Series:            Lectionary [Lent]
Scripture:            John 20:1-18
 
Title:                                                    I Believe
 
Ever since I became a student of theology, when I was still a teenager, just finishing high school, just getting into college, just starting to talk about the big ideas of life, one of the discussions I got into included this piece of the Bible. When I read it for one of my classes I got into a conversation with my professor about this moment when the disciple who got to the tomb first, came in, finally. It says he saw and believed.
 
Just this past Monday I was in the discussion again. The question is, what did he believe? The claim my teachers made is that John, whom many people believe was the disciple whom Jesus loved, mentioned here, that he believed at that moment that Jesus rose from the dead. But the next sentence tells us that “they as yet didn’t understand from Scripture that he was to rise from the dead”, so I argued back when I was a teenager and just this past Monday, that John believed that the body was gone and that’s all.
 
Mary Magdalene came to the disciples and told them the body was missing. John and Peter ran to the tomb. John looked in, but Peter barged in and then John followed. John looked at the place where the body was supposed to be and it was gone and so he believed what Mary had reported. The body was gone. I believe that’s what John believed because of the context of the whole passage. He hears the report, he goes and sees for himself and he goes home in sadness, because this horrible thing has happened and they [including John] didn’t understand that Jesus would rise from the dead.
 
I think that’s what the plain reading says and that’s what I believe.
 
You see I think it’s also significant that John heard what Mary said, checked it out himself and then believed it because he saw it with his own two eyes and, in my imagination, he picked up the cloth and felt it with his own two hands. I think that’s significant because in just a matter of a few sentences within an hour or so Mary was back in John’s face giving him another report, one that must have been so much harder to believe. Mary came saying that she had seen Jesus alive.
 
I understand why people want to think John believed early, because the statement is so clear. He saw and believed. But the statement doesn’t fit in the whole paragraph or the group of ideas that are presented right there, the ideas that this sentence is in the midst of. If it was at the end, then I might think another way or be open to another thought, but when it seems this clear, I tend to believe it the way it’s said.
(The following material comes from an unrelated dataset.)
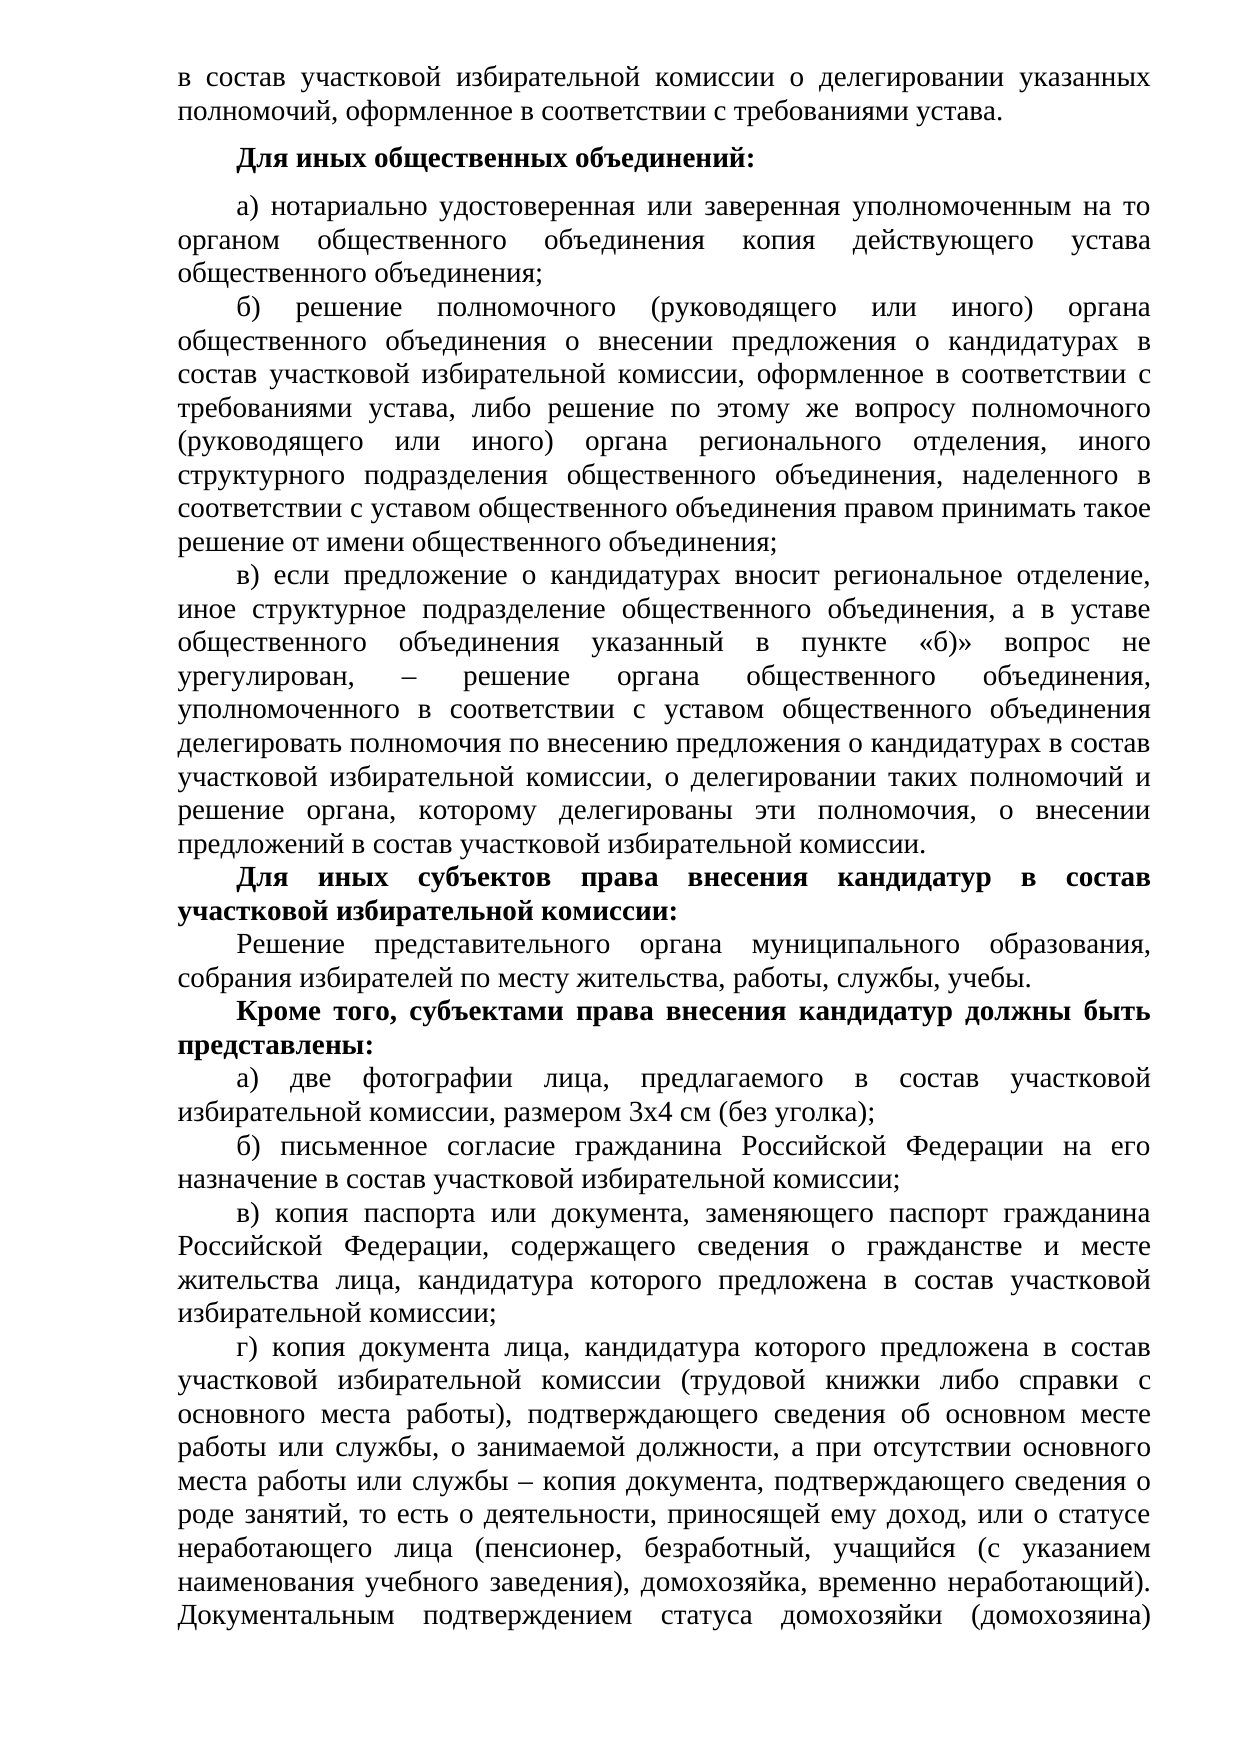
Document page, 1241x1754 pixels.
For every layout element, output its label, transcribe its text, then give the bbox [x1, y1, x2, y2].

You see I think it’s important to believe in things that are the way they are. For some people “The Bible says it and I believe it and that’s good enough for me.” For me… that’s not good enough. It’s not just that the Bible says it… I want to know how the Bible says it. I want what else the Bible says about it. I want to know where it’s said and what else is said right around it. Before I say I believe it I want to know it as close as I can get it.
 
I think that’s significant because I find that’s what John did. He went to see for himself. He wanted to see things in context. Police can tell you how important it is to see evidence in context. I think that was important to John because one of the things he does over and over in this book is use the words “witness” and “testimony”. I think this was important to John.
 
I think it was important to John to check out the reliability of what a woman told him because at that time women, in their culture, could not be a legal witness. Women weren’t legitimate for whatever reasons. So, John went to see it for himself. . . and he believed . . . for himself.
 
I think that’s all significant because of what happens next. Mary, this woman, this illegitimate witness came and said that she saw Jesus alive again, alive and talking. We should take note of a few things here. First, this is the same illegitimate witness as before. John and the other disciples don’t go running off again to see for themselves. Do you know what John should have written at that point? He should have said that he saw Jesus himself first. He should have said that Peter saw Jesus himself first. If he had said this the Christian message of the Resurrection would have been easier to believe for people of his time. Any man could have been a legitimate witness. But John didn’t change the story.
 
The story is that a woman’s voice brought the news of the Resurrection first. That’s just wrong. Everyone in that culture would have inherently understood that’s just wrong. A woman can’t be a witness. Any decent storyteller would make sure to make it a man.
 
You see this is why I think it was important that John legitimated Mary’s ability to be a witness. He showed us that she could be trusted. She saw the body was gone. He went and looked for himself and, sure enough, the body was gone.
 
Now she brings bigger news, cataclysmic news . . . the person they knew, the man they loved was alive again. In just a little bit John will tell you in his Gospel that he wrote these things . . . “these are written that you may believe that Jesus is the Christ, the Son of God, and that by believing you may have life in his name.” John will write in his first letter at the back of your Bible, “That which was from the beginning, which we have heard, which we have seen with our eyes, which we have looked at and our hands have touched—this we proclaim concerning the Word of life.”
 
John was very big on witnessing. What was seen, heard, touched, handled . . . this is what we’re telling you. This isn’t some idea. This isn’t some story I was told. I knew this man who was dead and he was completely dead and now he is alive. Let me tell you what he said and did with his life.
 
The Resurrection is the thing, and essentially the only thing that makes Christians different from other people. The question is simply what do you believe. John wrote all this down for only one purpose, so that you would believe not only in the Resurrection of Jesus, but that you’d believe in the words of Jesus, that you would lose your fear of death.